Application Integration

The Mobile API Innovation Opportunity: 4 Mobility Experts Weigh In

No great app stands alone. The best-in-breed are fueled by data and interact with other systems or devices to provide users exactly what they need as they need it. And in an increasingly crowded marketplace, it’s not only the best apps that are tapping into APIs to create context-rich experiences. Weaving a well thought out approach for data access into your mobile strategy is becoming a necessity to effectively build and maintain apps at speed or scale. Equally important, it also opens the doors for new ways to innovate. We turned to four experts to hear where they think the greatest opportunity exists.

The Question: Where do you think the most innovation potential lies in mobile API usage?

The Expert: Jason Andrew, CEO at Limelight Health
The Answer: Mobile APIs allow large applications to be easily broken down into microservices that can be served up individually to different groups of consumers. This transformation will provide deeper integrations across broad market segments, which will allow us to utilize big data in more innovative ways. With RESTful APIs and webhooks, the world has standard access to push and pull data as well as the ability to subscribe to events that are important for any microservice. Limelight Health is using this approach to provide our unique and innovative insurance quoting through secure microservices to our customers who then integrate quoting and quote data into their own platforms with very little effort.

The Expert: Adam Bookman, Co-Founder and Partner at Propelics
The Answer: From a practical perspective, most businesses are not ready for mobile API innovation. In broad strokes, it is fair to say that many companies are barely ready for mobile APIs. While corporations have spent time, effort and dollars on their SOA strategies, most were built with the web in mind. Mobile requires a different type of API, ones that are highly performant and efficient. This requires a change in thinking about APIs which leads to a change in approach.

Most folks we work with are on board with the need to be mobile-ready, however the pace in which they can enact change varies. MBaaS vendors provide a nice way for companies to quickly enable mobile-ready APIs. To a certain extent, innovation is coming from the MBaaS vendors that enable their clients to act quickly and provide standardized, secure and flexible APIs to both enterprise and mobile specific data and events. Mobile APIs, if leveraged correctly, can enable more people to have quicker access to enterprise data. Combine this with the ability to integrate (and even mash up) with mobile-specific services like analytics, notifications, context, location, etc. The potential for game-changing mobile apps is enormous. Let the ideas flow and the mobile innovation begin!

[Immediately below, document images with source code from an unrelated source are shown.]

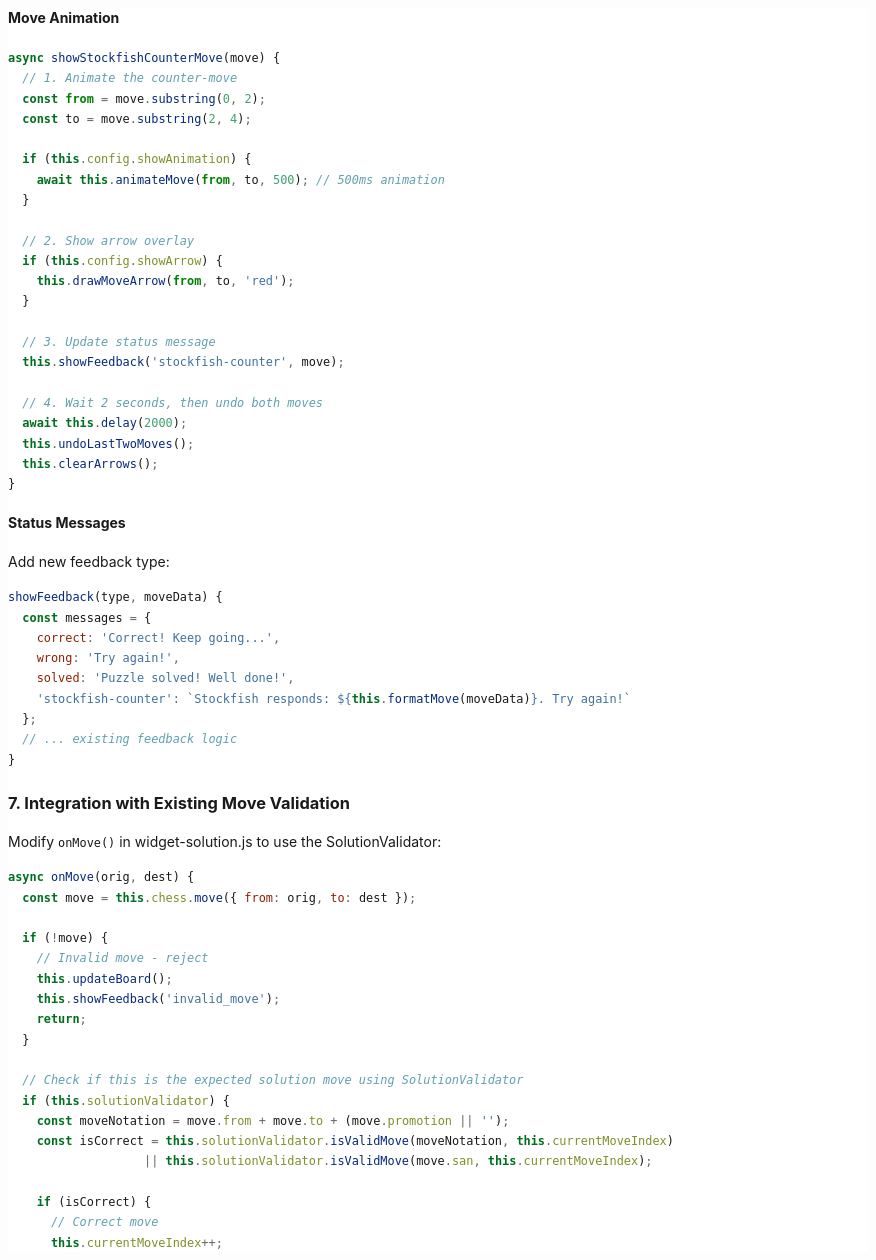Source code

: #### Move Animation
```javascript
async showStockfishCounterMove(move) {
  // 1. Animate the counter-move
  const from = move.substring(0, 2);
  const to = move.substring(2, 4);

  if (this.config.showAnimation) {
    await this.animateMove(from, to, 500); // 500ms animation
  }

  // 2. Show arrow overlay
  if (this.config.showArrow) {
    this.drawMoveArrow(from, to, 'red');
  }

  // 3. Update status message
  this.showFeedback('stockfish-counter', move);

  // 4. Wait 2 seconds, then undo both moves
  await this.delay(2000);
  this.undoLastTwoMoves();
  this.clearArrows();
}
```

#### Status Messages
Add new feedback type:
```javascript
showFeedback(type, moveData) {
  const messages = {
    correct: 'Correct! Keep going...',
    wrong: 'Try again!',
    solved: 'Puzzle solved! Well done!',
    'stockfish-counter': `Stockfish responds: ${this.formatMove(moveData)}. Try again!`
  };
  // ... existing feedback logic
}
```

### 7. Integration with Existing Move Validation

Modify `onMove()` in widget-solution.js to use the SolutionValidator:

```javascript
async onMove(orig, dest) {
  const move = this.chess.move({ from: orig, to: dest });

  if (!move) {
    // Invalid move - reject
    this.updateBoard();
    this.showFeedback('invalid_move');
    return;
  }

  // Check if this is the expected solution move using SolutionValidator
  if (this.solutionValidator) {
    const moveNotation = move.from + move.to + (move.promotion || '');
    const isCorrect = this.solutionValidator.isValidMove(moveNotation, this.currentMoveIndex)
                   || this.solutionValidator.isValidMove(move.san, this.currentMoveIndex);

    if (isCorrect) {
      // Correct move
      this.currentMoveIndex++;

```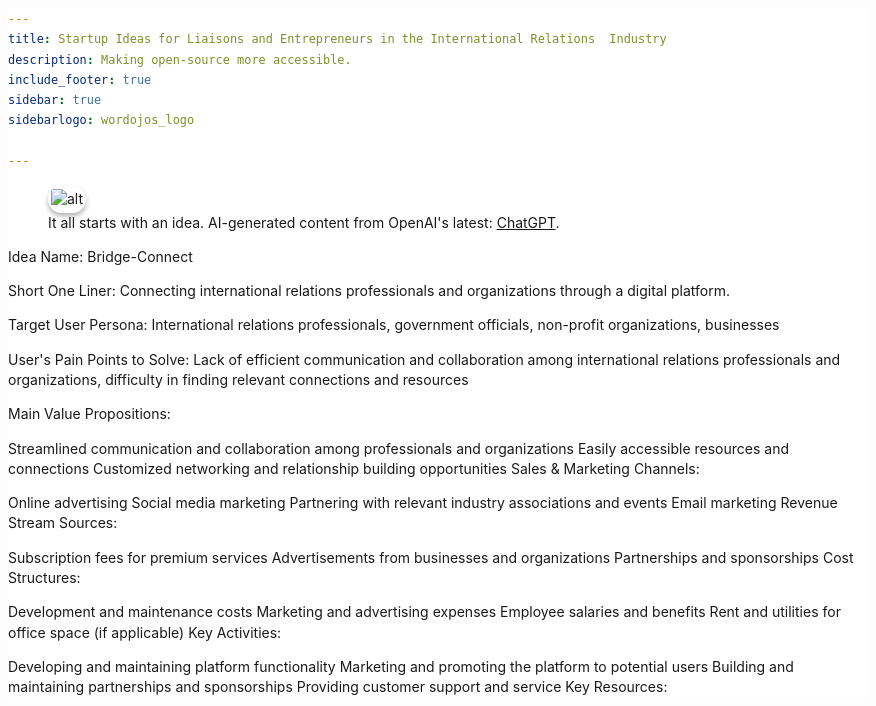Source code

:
 ```yaml
---
title: Startup Ideas for Liaisons and Entrepreneurs in the International Relations  Industry
description: Making open-source more accessible.
include_footer: true
sidebar: true
sidebarlogo: wordojos_logo

---
```

<figure>
    <img src='/uploads/startup-ideas.jpg' style="width: 90%;height: 90%;padding: 3px; box-shadow: 0 3px 5px rgba(0,0,0,.3);border-radius: 25px;overflow: hidden;border: none;" align="middle"; alt='alt'; alt='new storefront and startup open for business';/>
    <figcaption>It all starts with an idea.  AI-generated content from OpenAI's latest: <a href="https://openai.com/blog/chatgpt/" >ChatGPT</a>.</figcaption>
</figure>
<p>
Idea Name: Bridge-Connect

Short One Liner: Connecting international relations professionals and organizations through a digital platform.

Target User Persona: International relations professionals, government officials, non-profit organizations, businesses

User's Pain Points to Solve: Lack of efficient communication and collaboration among international relations professionals and organizations, difficulty in finding relevant connections and resources

Main Value Propositions:

Streamlined communication and collaboration among professionals and organizations
Easily accessible resources and connections
Customized networking and relationship building opportunities
Sales & Marketing Channels:

Online advertising
Social media marketing
Partnering with relevant industry associations and events
Email marketing
Revenue Stream Sources:

Subscription fees for premium services
Advertisements from businesses and organizations
Partnerships and sponsorships
Cost Structures:

Development and maintenance costs
Marketing and advertising expenses
Employee salaries and benefits
Rent and utilities for office space (if applicable)
Key Activities:

Developing and maintaining platform functionality
Marketing and promoting the platform to potential users
Building and maintaining partnerships and sponsorships
Providing customer support and service
Key Resources:
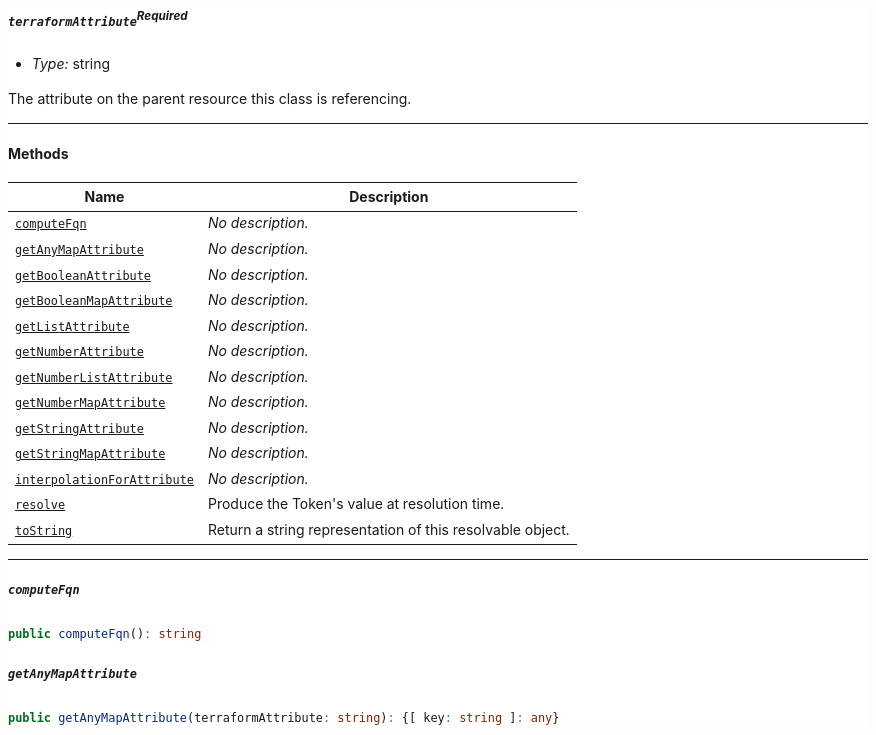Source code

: 
##### `terraformAttribute`<sup>Required</sup> <a name="terraformAttribute" id="rhizo-co-terraform-provider-oci.cloudBridgeAssetSource.CloudBridgeAssetSourceDiscoveryCredentialsOutputReference.Initializer.parameter.terraformAttribute"></a>

- *Type:* string

The attribute on the parent resource this class is referencing.

---

#### Methods <a name="Methods" id="Methods"></a>

| **Name** | **Description** |
| --- | --- |
| <code><a href="#rhizo-co-terraform-provider-oci.cloudBridgeAssetSource.CloudBridgeAssetSourceDiscoveryCredentialsOutputReference.computeFqn">computeFqn</a></code> | *No description.* |
| <code><a href="#rhizo-co-terraform-provider-oci.cloudBridgeAssetSource.CloudBridgeAssetSourceDiscoveryCredentialsOutputReference.getAnyMapAttribute">getAnyMapAttribute</a></code> | *No description.* |
| <code><a href="#rhizo-co-terraform-provider-oci.cloudBridgeAssetSource.CloudBridgeAssetSourceDiscoveryCredentialsOutputReference.getBooleanAttribute">getBooleanAttribute</a></code> | *No description.* |
| <code><a href="#rhizo-co-terraform-provider-oci.cloudBridgeAssetSource.CloudBridgeAssetSourceDiscoveryCredentialsOutputReference.getBooleanMapAttribute">getBooleanMapAttribute</a></code> | *No description.* |
| <code><a href="#rhizo-co-terraform-provider-oci.cloudBridgeAssetSource.CloudBridgeAssetSourceDiscoveryCredentialsOutputReference.getListAttribute">getListAttribute</a></code> | *No description.* |
| <code><a href="#rhizo-co-terraform-provider-oci.cloudBridgeAssetSource.CloudBridgeAssetSourceDiscoveryCredentialsOutputReference.getNumberAttribute">getNumberAttribute</a></code> | *No description.* |
| <code><a href="#rhizo-co-terraform-provider-oci.cloudBridgeAssetSource.CloudBridgeAssetSourceDiscoveryCredentialsOutputReference.getNumberListAttribute">getNumberListAttribute</a></code> | *No description.* |
| <code><a href="#rhizo-co-terraform-provider-oci.cloudBridgeAssetSource.CloudBridgeAssetSourceDiscoveryCredentialsOutputReference.getNumberMapAttribute">getNumberMapAttribute</a></code> | *No description.* |
| <code><a href="#rhizo-co-terraform-provider-oci.cloudBridgeAssetSource.CloudBridgeAssetSourceDiscoveryCredentialsOutputReference.getStringAttribute">getStringAttribute</a></code> | *No description.* |
| <code><a href="#rhizo-co-terraform-provider-oci.cloudBridgeAssetSource.CloudBridgeAssetSourceDiscoveryCredentialsOutputReference.getStringMapAttribute">getStringMapAttribute</a></code> | *No description.* |
| <code><a href="#rhizo-co-terraform-provider-oci.cloudBridgeAssetSource.CloudBridgeAssetSourceDiscoveryCredentialsOutputReference.interpolationForAttribute">interpolationForAttribute</a></code> | *No description.* |
| <code><a href="#rhizo-co-terraform-provider-oci.cloudBridgeAssetSource.CloudBridgeAssetSourceDiscoveryCredentialsOutputReference.resolve">resolve</a></code> | Produce the Token's value at resolution time. |
| <code><a href="#rhizo-co-terraform-provider-oci.cloudBridgeAssetSource.CloudBridgeAssetSourceDiscoveryCredentialsOutputReference.toString">toString</a></code> | Return a string representation of this resolvable object. |

---

##### `computeFqn` <a name="computeFqn" id="rhizo-co-terraform-provider-oci.cloudBridgeAssetSource.CloudBridgeAssetSourceDiscoveryCredentialsOutputReference.computeFqn"></a>

```typescript
public computeFqn(): string
```

##### `getAnyMapAttribute` <a name="getAnyMapAttribute" id="rhizo-co-terraform-provider-oci.cloudBridgeAssetSource.CloudBridgeAssetSourceDiscoveryCredentialsOutputReference.getAnyMapAttribute"></a>

```typescript
public getAnyMapAttribute(terraformAttribute: string): {[ key: string ]: any}
```
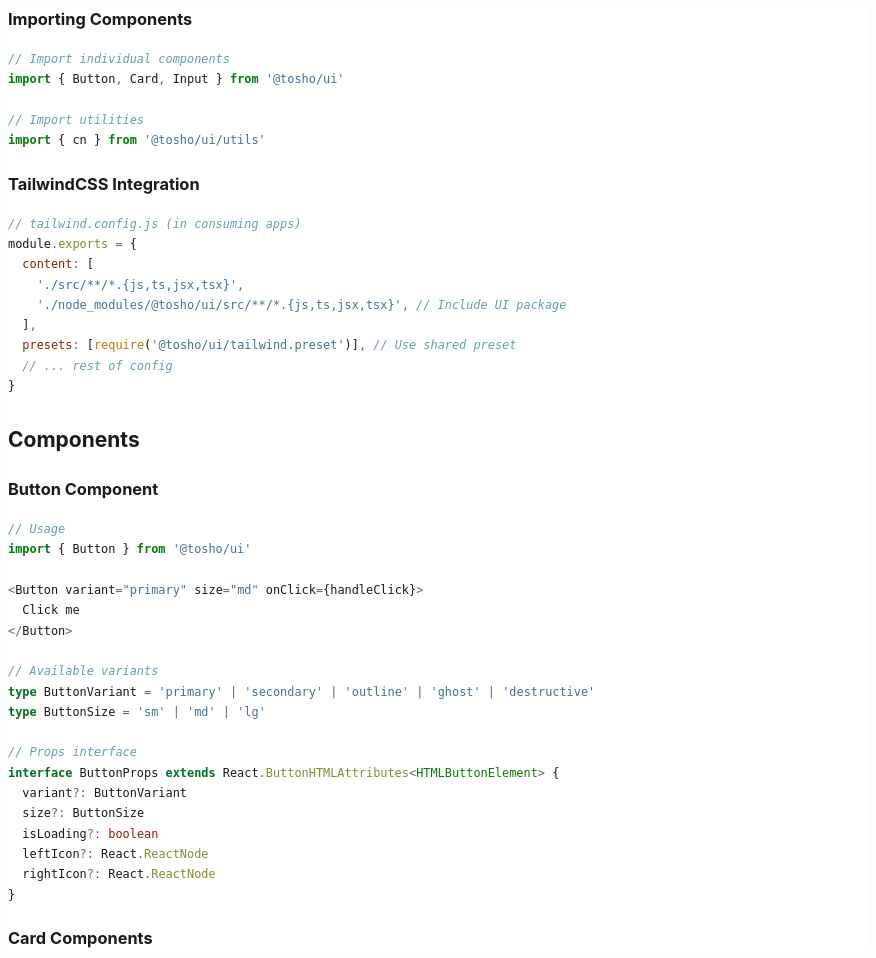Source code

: ### Importing Components

```typescript
// Import individual components
import { Button, Card, Input } from '@tosho/ui'

// Import utilities
import { cn } from '@tosho/ui/utils'
```

### TailwindCSS Integration

```javascript
// tailwind.config.js (in consuming apps)
module.exports = {
  content: [
    './src/**/*.{js,ts,jsx,tsx}',
    './node_modules/@tosho/ui/src/**/*.{js,ts,jsx,tsx}', // Include UI package
  ],
  presets: [require('@tosho/ui/tailwind.preset')], // Use shared preset
  // ... rest of config
}
```

## Components

### Button Component

```typescript
// Usage
import { Button } from '@tosho/ui'

<Button variant="primary" size="md" onClick={handleClick}>
  Click me
</Button>

// Available variants
type ButtonVariant = 'primary' | 'secondary' | 'outline' | 'ghost' | 'destructive'
type ButtonSize = 'sm' | 'md' | 'lg'

// Props interface
interface ButtonProps extends React.ButtonHTMLAttributes<HTMLButtonElement> {
  variant?: ButtonVariant
  size?: ButtonSize
  isLoading?: boolean
  leftIcon?: React.ReactNode
  rightIcon?: React.ReactNode
}
```

### Card Components
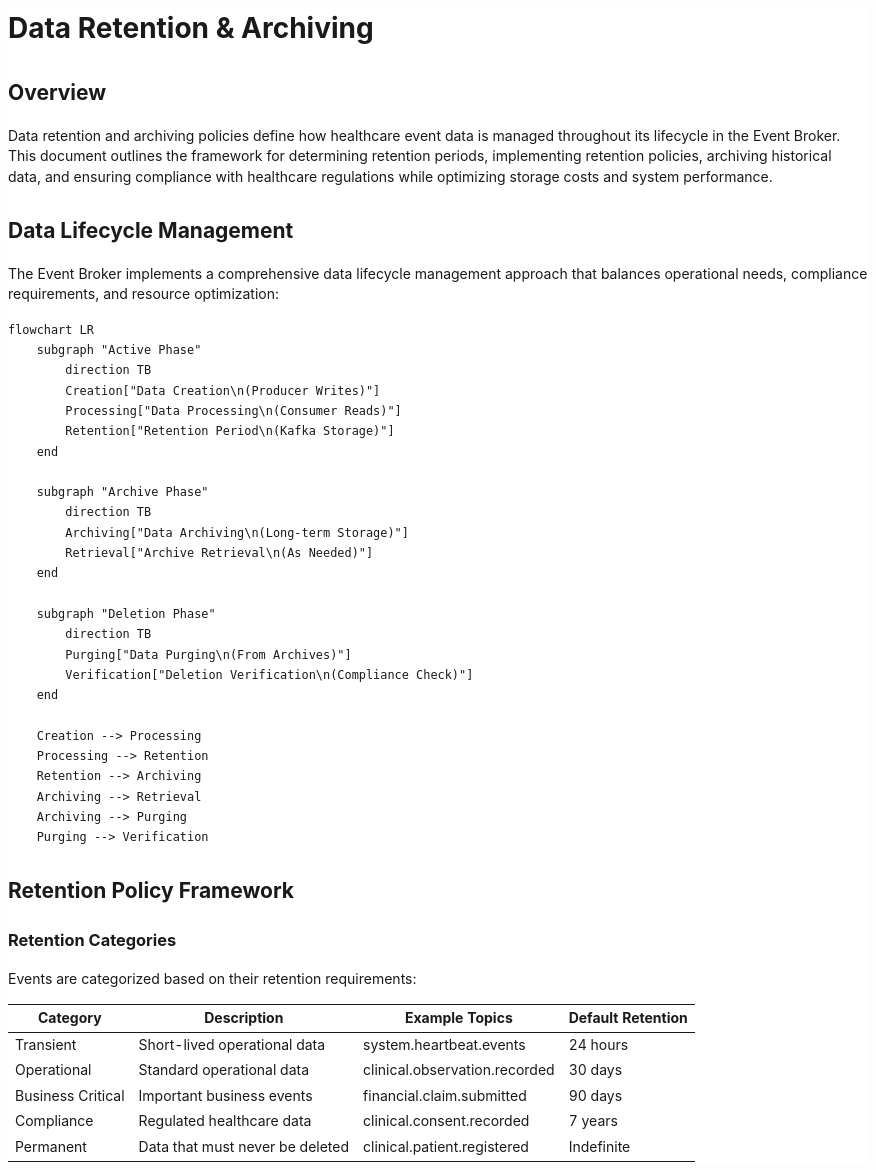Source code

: # Data Retention & Archiving

## Overview

Data retention and archiving policies define how healthcare event data is managed throughout its lifecycle in the Event Broker. This document outlines the framework for determining retention periods, implementing retention policies, archiving historical data, and ensuring compliance with healthcare regulations while optimizing storage costs and system performance.

## Data Lifecycle Management

The Event Broker implements a comprehensive data lifecycle management approach that balances operational needs, compliance requirements, and resource optimization:

```mermaid
flowchart LR
    subgraph "Active Phase"
        direction TB
        Creation["Data Creation\n(Producer Writes)"]
        Processing["Data Processing\n(Consumer Reads)"]
        Retention["Retention Period\n(Kafka Storage)"]
    end
    
    subgraph "Archive Phase"
        direction TB
        Archiving["Data Archiving\n(Long-term Storage)"]
        Retrieval["Archive Retrieval\n(As Needed)"]
    end
    
    subgraph "Deletion Phase"
        direction TB
        Purging["Data Purging\n(From Archives)"]
        Verification["Deletion Verification\n(Compliance Check)"]
    end
    
    Creation --> Processing
    Processing --> Retention
    Retention --> Archiving
    Archiving --> Retrieval
    Archiving --> Purging
    Purging --> Verification
```

## Retention Policy Framework

### Retention Categories

Events are categorized based on their retention requirements:

| Category | Description | Example Topics | Default Retention |
|----------|-------------|----------------|-------------------|
| Transient | Short-lived operational data | system.heartbeat.events | 24 hours |
| Operational | Standard operational data | clinical.observation.recorded | 30 days |
| Business Critical | Important business events | financial.claim.submitted | 90 days |
| Compliance | Regulated healthcare data | clinical.consent.recorded | 7 years |
| Permanent | Data that must never be deleted | clinical.patient.registered | Indefinite |
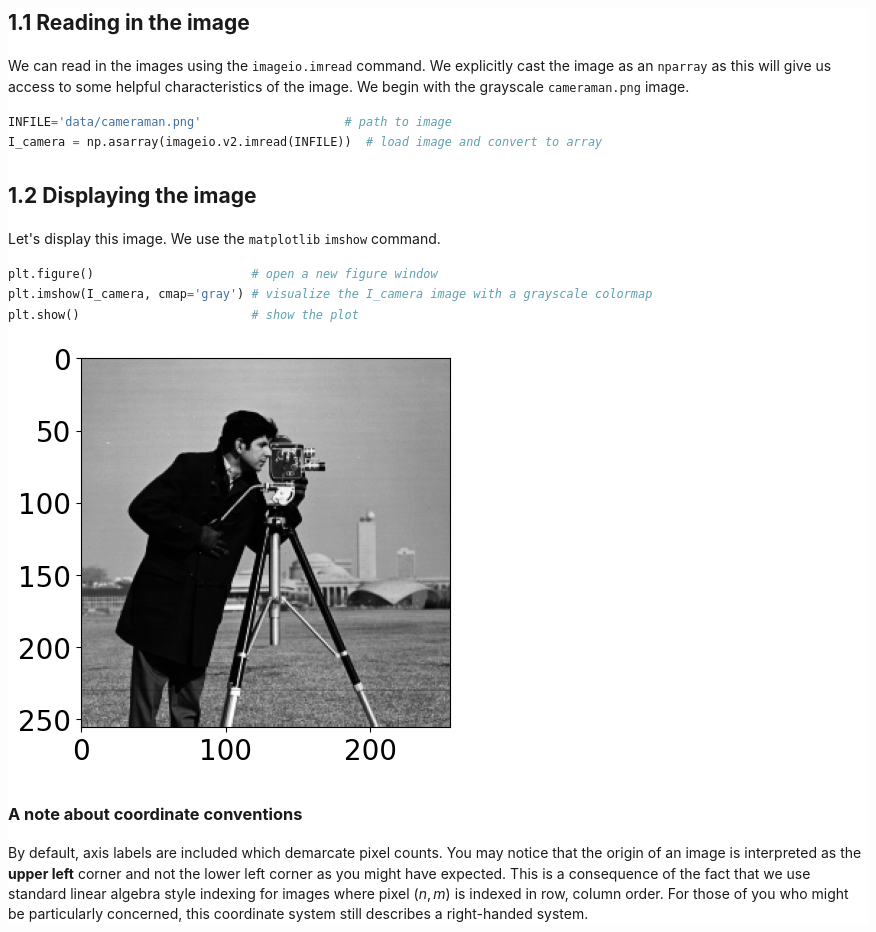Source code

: ## 1.1 Reading in the image
We can read in the images using the `imageio.imread` command.  We explicitly cast the image as an `nparray` as this will give us access to some helpful characteristics of the image.  We begin with the grayscale `cameraman.png` image.


```python
INFILE='data/cameraman.png'                    # path to image
I_camera = np.asarray(imageio.v2.imread(INFILE))  # load image and convert to array
```

## 1.2 Displaying the image
Let's display this image.  We use the `matplotlib` `imshow` command.


```python
plt.figure()                      # open a new figure window
plt.imshow(I_camera, cmap='gray') # visualize the I_camera image with a grayscale colormap
plt.show()                        # show the plot
```


    
![png](output_10_0.png)
    


### A note about coordinate conventions

By default, axis labels are included which demarcate pixel counts.  You may notice that the origin of an image is interpreted as the **upper left** corner and not the lower left corner as you might have expected.  This is a consequence of the fact that we use standard linear algebra style indexing for images where pixel $(n,m)$ is indexed in row, column order.  For those of you who might be particularly concerned, this coordinate system still describes a right-handed system.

The Expert: Terry Martin, Founder of Semantic Press
The Answer: APIs are being redefined as a human interface problem rather than a technical implementation issue. API innovation from this perspective is defined as reducing friction around how humans interact with the world. The growth of API adoption has laid a systematic foundation that can be leveraged for decision support, automation and discovery. The “secret sauce” becomes the value-add between machines and humans. For example, speech interfaces that connect computers to people, computer vision that helps people discover relationships with photos or aids in human vision and diagnosing health issues by analyzing personal records (or samples).

Services such as API.ai, IBM Watson, Google Photo, Facebook M and Blockspring come to mind as innovators that are redefining human interaction. It’s not an implementation issue, where we ask “how can we develop an API”. Rather, it’s “ok, so what can we build with it?” These questions open new revenue channels and (hopefully) help advance society. That is innovation. A particular challenge with developing APIs is related to service integration and transformation. Perhaps that’s a practical starting point and likely the catalyst for interesting things to come.

The Expert: Chris Bowley, Senior Solutions Architect at Appcelerator
The Answer: Not so long ago mobile apps had no choice but to connect directly to legacy back-end systems. As we’ve moved to a mobile-first approach there has become a real focus on mobile APIs. Users want all their data and the challenge is providing developers with tools to compose and filter that data to supply the best experience on a mobile device.

Innovations around exposing legacy data sources through APIs and moving business logic into the middle tier results in simpler, more adaptive mobile apps. Couple this with greater synergy between the client and server data models means ease of caching and synchronising, which is hugely important when interacting with a mobile client. Mobile API best practice is essentially best practice for API development in general and we’re seeing tools that ‘mobilise’ data such as Appcelerator Arrow being deployed further down the stack, benefiting a whole range of client applications and devices.